The Fisher King (1991)
Robin Williams’ performance as Parry is certainly the most outlandish and energetic in The Fisher King, but it’s Mercedes Ruehl’s performance as Anne, the long-suffering girlfriend of Jeff Bridges’ character Jack Lucas, that truly stays with you. The movie has some crazy sci-fi elements, mostly to do with Parry’s hunt for the Holy Grail, but all of Anne’s scenes are free of that. She has no action sequences, and she’s not the main character—she interacts with the other characters, and she does it splendidly. Ruehl won an Oscar for her performance, and rightfully so—her speech near the end of the film, when Jack breaks up with her, is one of the movie’s finest moments.

12 Monkeys (1995)
Most people would not consider 12 Monkeys to be Gilliam’s best film, but it does have one particularly memorable performance, in the form of Brad Pitt, playing the mental patient Jeffrey Goines. Goines goes on many a rant on a variety of topics: Germs (“In the 18th century, no such thing, nada, nothing. No one ever imagined such at thing. Along comes this doctor… He’s trying to convince people, well, other doctors mainly, that there’s these teeny tiny invisible bad things called germs that get into your body and make you sick.
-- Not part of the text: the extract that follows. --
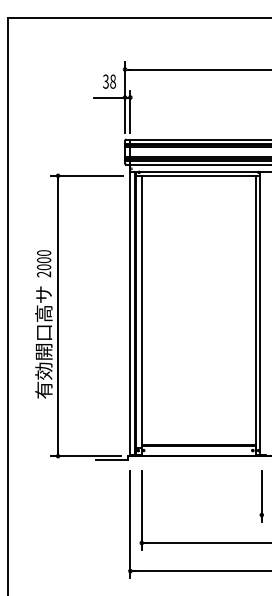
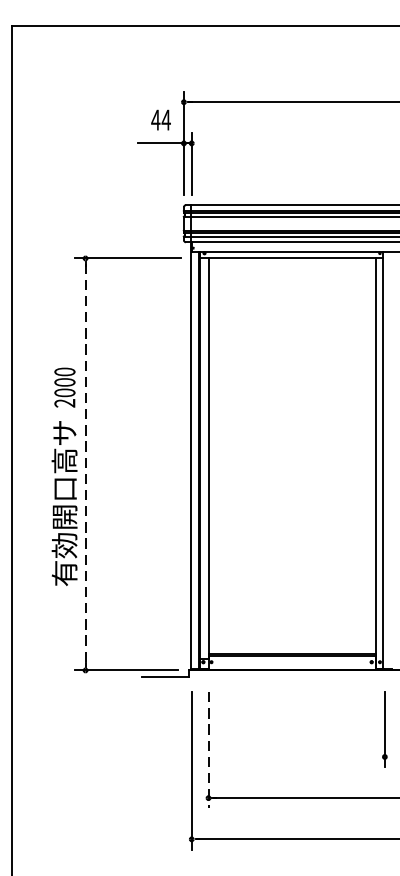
text: (109, 81) -> (161, 119), 38 -> 44
line: (58, 316) -> (86, 465), solid -> dashed
line: (141, 510) -> (208, 750), solid -> dashed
Ah? He’s trying to get doctors to wash their hands. What is this guy? Crazy?”), time travel (“He couldn’t quite grasp the idea that the charge nurse couldn’t make it be yesterday. She couldn’t turn back time. Thank you, Einstein! Now, he was nuts! He was a fruitcake, Jim!”), and TV (“There’s the television. It’s all right there—all right there. Look, listen, kneel, pray. Commercials! We’re not productive anymore. We don’t make things anymore. It’s all automated.”). The movie itself is only so-so, and the ending feels tacked-on, but it’s worth watching, if only to see Pitt as something other than a heartthrob leading man.

Fear and Loathing in Las Vegas (1998)
Like Brazil, there are tons of actors of note in Fear and Loathing. There’s Benicio del Toro, Tobey Maguire, Gary Busey, Christina Ricci, Ellen Barkin, Cameron Diaz and, briefly, Lyle Lovett and Flea from the Red Hot Chili Peppers. However, the best performance in this instance is the main one: Johnny Depp as Raoul Duke, the drug-addicted sports journalist who was based on Fear and Loathing novelist Hunter S. Thompson. His dialogue is some of the best in the movie (“Few people understand the psychology of dealing with a highway traffic cop. A normal speeder will panic and immediately pull over to the side. This is wrong. It arouses contempt in the cop heart.” “I’m a relatively respectable citizen. Multiple felon perhaps, but certainly not dangerous.” And, of course “We can’t stop here! This is bat country!”), and he delivers it with a manic energy that not many other actors could pull off.